Guerra estuvo muy cerca de padecer un edema cerebral y tuvo congelamiento de segundo grado. En el campamento cuatro, tuvo que usar un poco de oxígeno, y para el descenso también tuvo que usar, porque las consecuencias que había sufrido su cuerpo ya eran extremas. Él no fue el único que tuvo que abandonar la hazaña, un compañero suyo de España, que estaba altamente preparado para expediciones de este tipo, también tuvo que abandonar. El caso de un canadiense tampoco pasó desapercibido. “El sherpa también sufre, obvio, pero está más preparado, ellos asimilan mucho mejor la falta de oxígeno.

Cuando encaramos la cumbre, yo decía ‘bueno, son las ocho de la mañana, o sea que a las dos de la tarde debería llegar a la cumbre’. Tenía unas ocho horas hasta la cima, pero en ese momento ya estaba muy cansado; si seguía, corría riesgo de que me diera un edema cerebral”.
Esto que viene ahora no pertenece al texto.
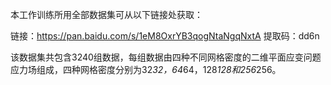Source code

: 
本工作训练所用全部数据集可从以下链接处获取：

链接：https://pan.baidu.com/s/1eM8OxrYB3qogNtaNgqNxtA 
提取码：dd6n

该数据集共包含3240组数据，每组数据由四种不同网格密度的二维平面应变问题应力场组成，四种网格密度分别为32*32，64*64，128*128和256*256。
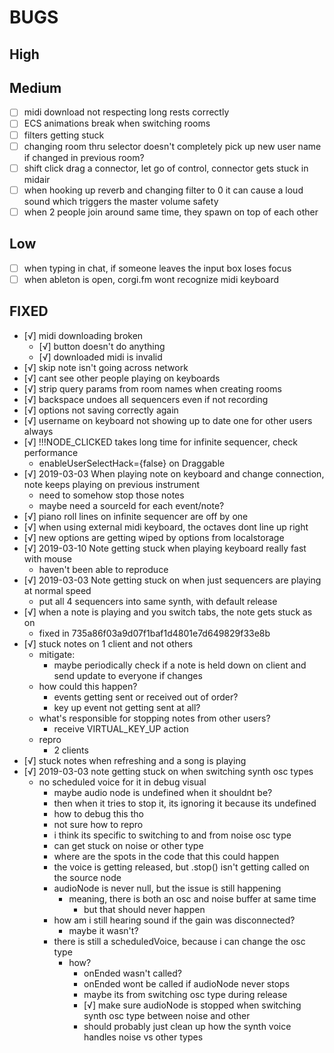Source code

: BUGS
====

## High

## Medium
- [ ] midi download not respecting long rests correctly
- [ ] ECS animations break when switching rooms
- [ ] filters getting stuck
- [ ] changing room thru selector doesn't completely pick up new user name if changed in previous room?
- [ ] shift click drag a connector, let go of control, connector gets stuck in midair
- [ ] when hooking up reverb and changing filter to 0 it can cause a loud sound which triggers the master volume safety
- [ ] when 2 people join around same time, they spawn on top of each other

## Low
- [ ] when typing in chat, if someone leaves the input box loses focus
- [ ] when ableton is open, corgi.fm wont recognize midi keyboard

## FIXED
- [√] midi downloading broken
	- [√] button doesn't do anything
	- [√] downloaded midi is invalid
- [√] skip note isn't going across network
- [√] cant see other people playing on keyboards
- [√] strip query params from room names when creating rooms
- [√] backspace undoes all sequencers even if not recording
- [√] options not saving correctly again
- [√] username on keyboard not showing up to date one for other users always
- [√] !!!NODE_CLICKED takes long time for infinite sequencer, check performance
	- enableUserSelectHack={false} on Draggable
- [√] 2019-03-03 When playing note on keyboard and change connection, note keeps playing on previous instrument
	- need to somehow stop those notes
	- maybe need a sourceId for each event/note?
- [√] piano roll lines on infinite sequencer are off by one
- [√] when using external midi keyboard, the octaves dont line up right
- [√] new options are getting wiped by options from localstorage
- [√] 2019-03-10 Note getting stuck when playing keyboard really fast with mouse
	- haven't been able to reproduce
- [√] 2019-03-03 Note getting stuck on when just sequencers are playing at normal speed
	- put all 4 sequencers into same synth, with default release
- [√] when a note is playing and you switch tabs, the note gets stuck as on
	- fixed in 735a86f03a9d07f1baf1d4801e7d649829f33e8b
- [√] stuck notes on 1 client and not others
	- mitigate:
		- maybe periodically check if a note is held down on client and send update to everyone if changes
	- how could this happen?
		- events getting sent or received out of order?
		- key up event not getting sent at all?
	- what's responsible for stopping notes from other users?
		- receive VIRTUAL_KEY_UP action
	- repro
		- 2 clients
- [√] stuck notes when refreshing and a song is playing
- [√] 2019-03-03 note getting stuck on when switching synth osc types
	- no scheduled voice for it in debug visual
		- maybe audio node is undefined when it shouldnt be?
		- then when it tries to stop it, its ignoring it because its undefined
		- how to debug this tho
		- not sure how to repro
		- i think its specific to switching to and from noise osc type
		- can get stuck on noise or other type
		- where are the spots in the code that this could happen
		- the voice is getting released, but .stop() isn't getting called on the source node
		- audioNode is never null, but the issue is still happening
			- meaning, there is both an osc and noise buffer at same time
				- but that should never happen
		- how am i still hearing sound if the gain was disconnected?
			- maybe it wasn't?
		- there is still a scheduledVoice, because i can change the osc type
			- how?
				- onEnded wasn't called?
				- onEnded wont be called if audioNode never stops
				- maybe its from switching osc type during release
				- [√] make sure audioNode is stopped when switching synth osc type between noise and other
				- should probably just clean up how the synth voice handles noise vs other types
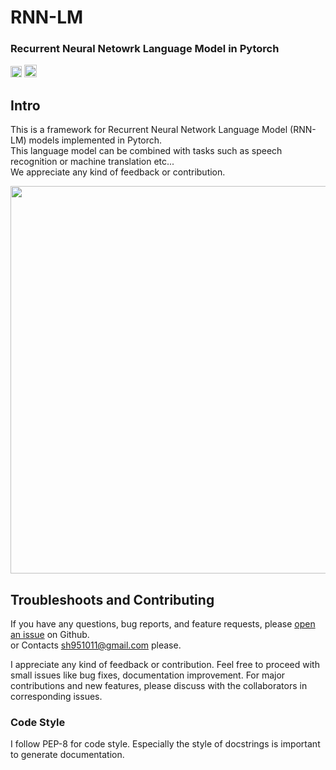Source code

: # RNN-LM
  
### Recurrent Neural Netowrk Language Model in Pytorch  
[<img src="https://github.com/gentaiscool/end2end-asr-pytorch/raw/master/img/pytorch-logo-dark.png" height=18>](https://pytorch.org/) <img src="https://img.shields.io/badge/License-MIT-yellow" height=20>
  
## Intro
  
This is a framework for Recurrent Neural Network Language Model (RNN-LM) models implemented in Pytorch.  
This language model can be combined with tasks such as speech recognition or machine translation etc...    
We appreciate any kind of feedback or contribution.
  
<img src="https://miro.medium.com/max/3584/0*9LxR_80giSfC-a9N.png" width=620>  
  
## Troubleshoots and Contributing
  
If you have any questions, bug reports, and feature requests, please [open an issue](https://github.com/sooftware/RNN-LM/issues) on Github.  
or Contacts sh951011@gmail.com please.  

I appreciate any kind of feedback or contribution. Feel free to proceed with small issues like bug fixes, documentation improvement. For major contributions and new features, please discuss with the collaborators in corresponding issues.
  
### Code Style
  
I follow PEP-8 for code style. Especially the style of docstrings is important to generate documentation.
Joaquín Guerra estuvo treinta y cinco días en el monte Everest. Casi sin quererlo, pasó a la historia de los grandes libros de la historia del deporte local, porque es uno de los primeros chubutenses que intentó semejante hazaña. “Estaba muy bien de glóbulos rojos, si no, no hubiera llegado ni siquiera a los 6.000 metros de altura. Hubo cosas que me jugaron en contra, comí muy poco. Al estar a esa altura, la sangre se pone más espesa y se te empiezan a formar coágulos. En un momento, tenía las piernas llenas”. No conforme con esto, al descender del Everest, el joven se movió unos kilómetros hacia la cordillera del Pamir, en donde escaló una montaña de 7.000 metros de altura.

Sin lugar a dudas, su aventura en Asia lo marcó para siempre. Hubo momentos muy duros en los que, él mismo confesó, se preguntó qué estaba haciendo en ese lugar. “Por momentos estaba enojado. Pensaba que, tranquilamente podría haber gastado la plata en otra cosa, me podría haber ido al Caribe, pero decidí hacer esto. No me arrepiento, me gustaría volver e intentarlo de nuevo, pero tiene que pasar un tiempo, es algo muy caro de hacer”.